Population genomics of Puccinia graminis f.sp. tritici highlights the role of admixture in the origin of virulent wheat rust races

Authors: GUO, YUANWEN - Kansas State University; BETZEN, BLISS - Kansas State University; SALCEDO, ANDRES - Kansas State University; HE, FEI - Kansas State University; Bowden, Robert; Fellers, John; Jordan, Katherine; AKHUNOVA, ALINA - Kansas State University; Rouse, Matthew; SZABO, LES - Retired ARS Employee; AKHUNOV, EDUARD - Kansas State University

Submitted to: Nature Communications
Publication Type: Peer Reviewed Journal
Publication Acceptance Date: 10/12/2022
Publication Date: 10/21/2022
Citation: Guo, Y., Betzen, B., Salcedo, A., He, F., Bowden, R.L., Fellers, J.P., Jordan, K., Akhunova, A., Rouse, M.N., Szabo, L., Akhunov, E. 2022. Population genomics of Puccinia graminis f.sp. tritici highlights the role of admixture in the origin of virulent wheat rust races. Nature Communications. https://doi.org/10.1038/s41467-022-34050-w.
DOI: https://doi.org/10.1038/s41467-022-34050-w

Interpretive Summary: One of the most significant diseases that threatens global wheat production is stem rust, caused by the fungus Puccinia graminis f. sp. tritici. For decades, plant breeders have used disease resistance genes to combat the fungus and have been largely successful. However, new virulent races have recently emerged in eastern Africa and southern Europe that overcome most of the resistance genes used in international wheat varieties. The origin of the new virulent strains has been unclear. Previous genetic diversity studies identified several groups or clades of the stem rust fungus. In this study, we identified 12 major clades or subclades.

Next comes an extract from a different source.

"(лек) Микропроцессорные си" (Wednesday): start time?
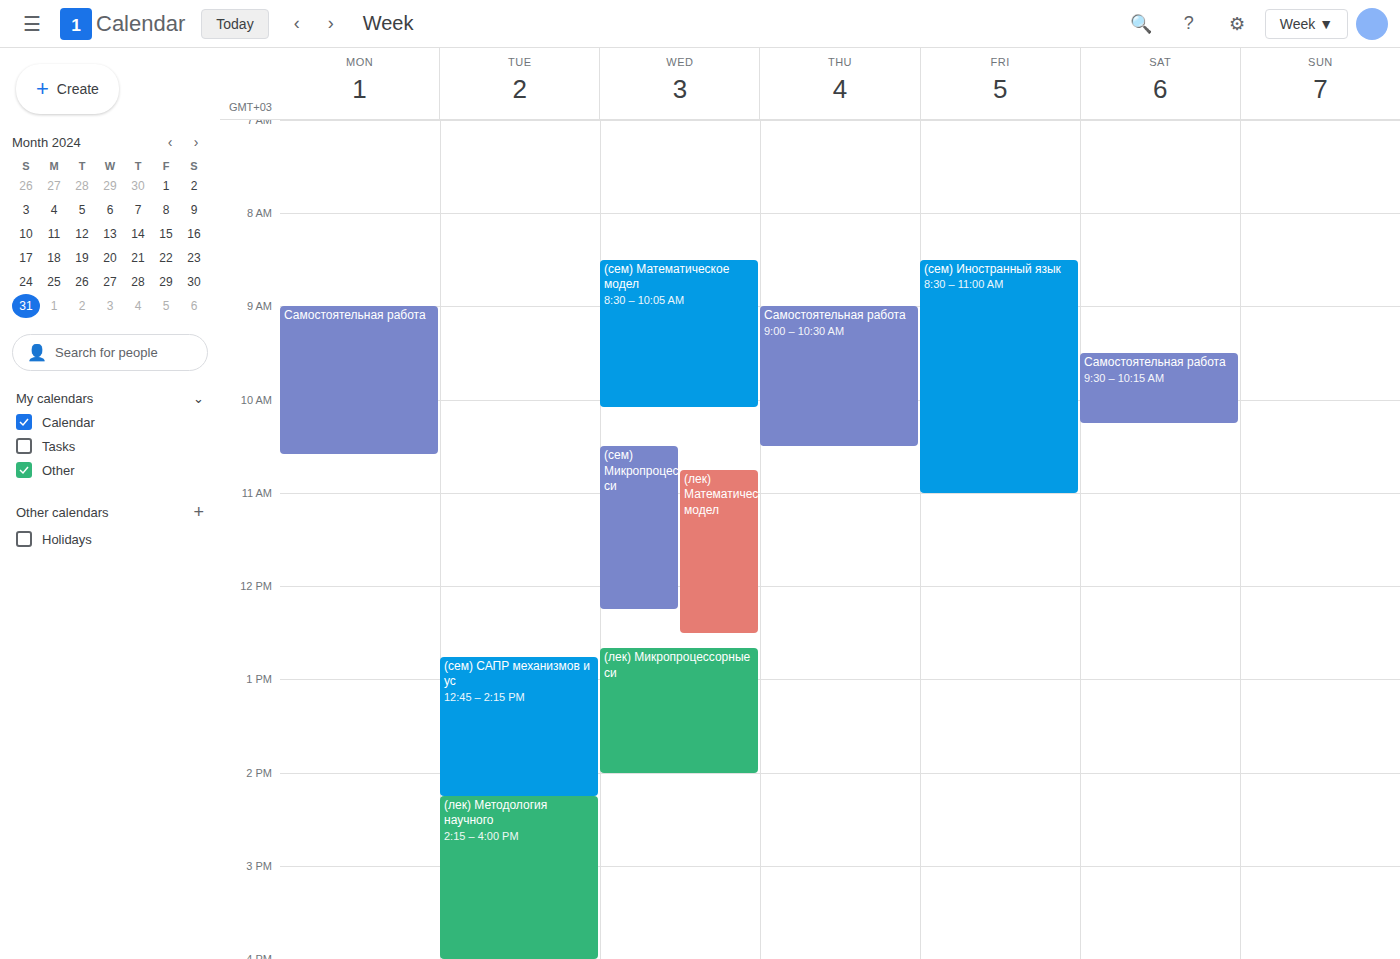
12:40 PM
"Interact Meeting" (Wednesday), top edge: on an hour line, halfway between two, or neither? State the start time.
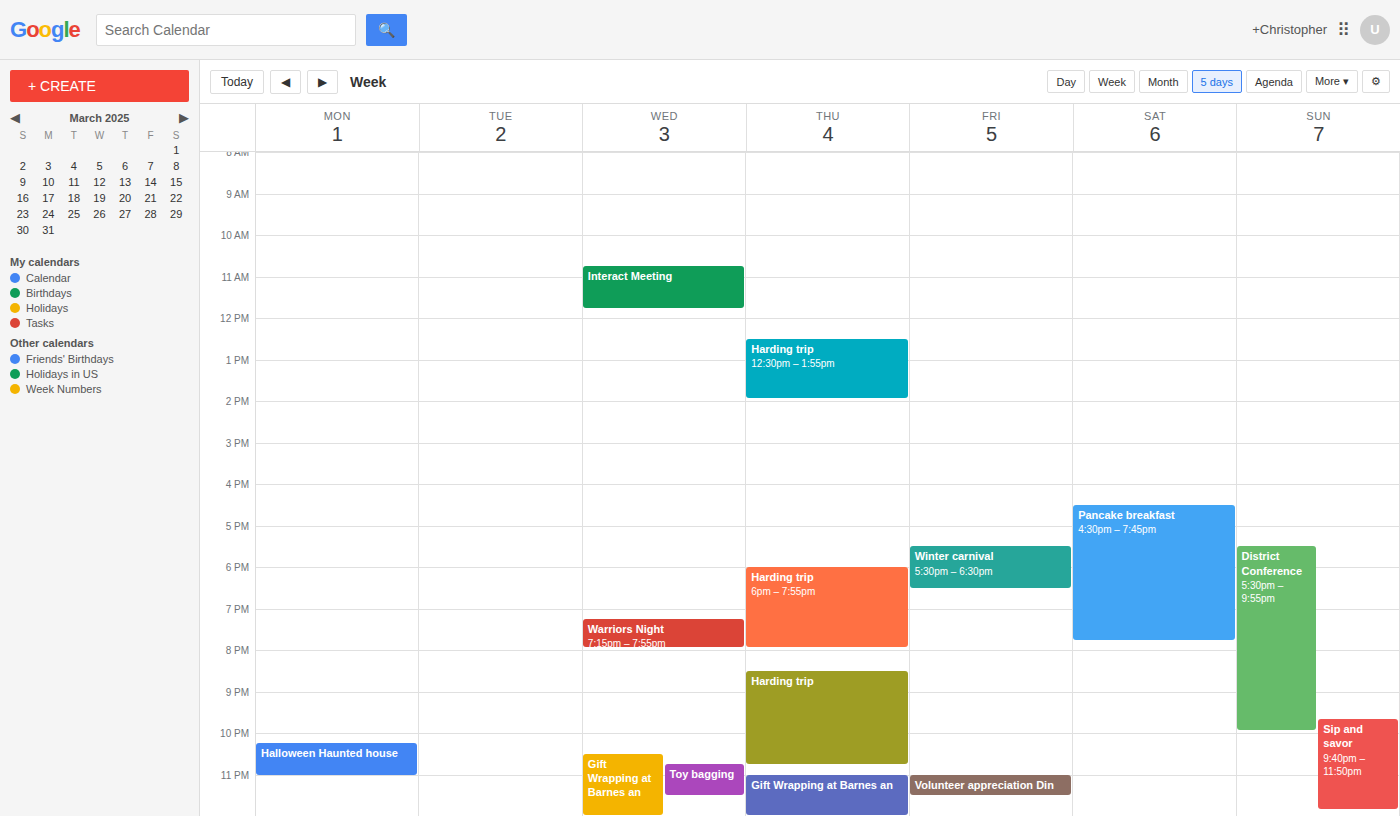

We showed that members of 7 out of the 12 groups appear to have arisen by sexual or asexual recombination between distinct ancestral populations. These population admixture events appear to play a role in the origin of new highly virulent races. Understanding how new virulent races evolve may lead to better strategies for breeding for more durable resistance.

Technical Abstract: Puccinia graminis f.sp. tritici (Pgt) causes stem rust disease in wheat that can result in severe yield losses. The factors driving the evolution of its virulence and adaptation remain poorly characterized. We utilize a long-read sequencing to develop a haplotype-resolved genome assembly of a US isolate of Pgt. Using haplotype-resolved Pgt assemblies as a reference, we characterize the structural variants (SVs) and single nucleotide polymorphisms in a diverse panel of Pgt isolates. SVs impact the repertoire of predicted effectors, secreted proteins involved in host-pathogen interaction, and show evidence of selection suggestive of their involvement in adaptation. By analyzing global and local genomic ancestry we demonstrate that the origin of 7 out of 12 Pgt clades is linked with either somatic hybridization or sexual recombination between the diverged donor populations. Our study shows that SVs and past admixture events appear to play an important role in broadening Pgt virulence and the origin of highly virulent races and creates a resource for detecting avirulence factors that might be exploited to prevent future epidemic outbreaks.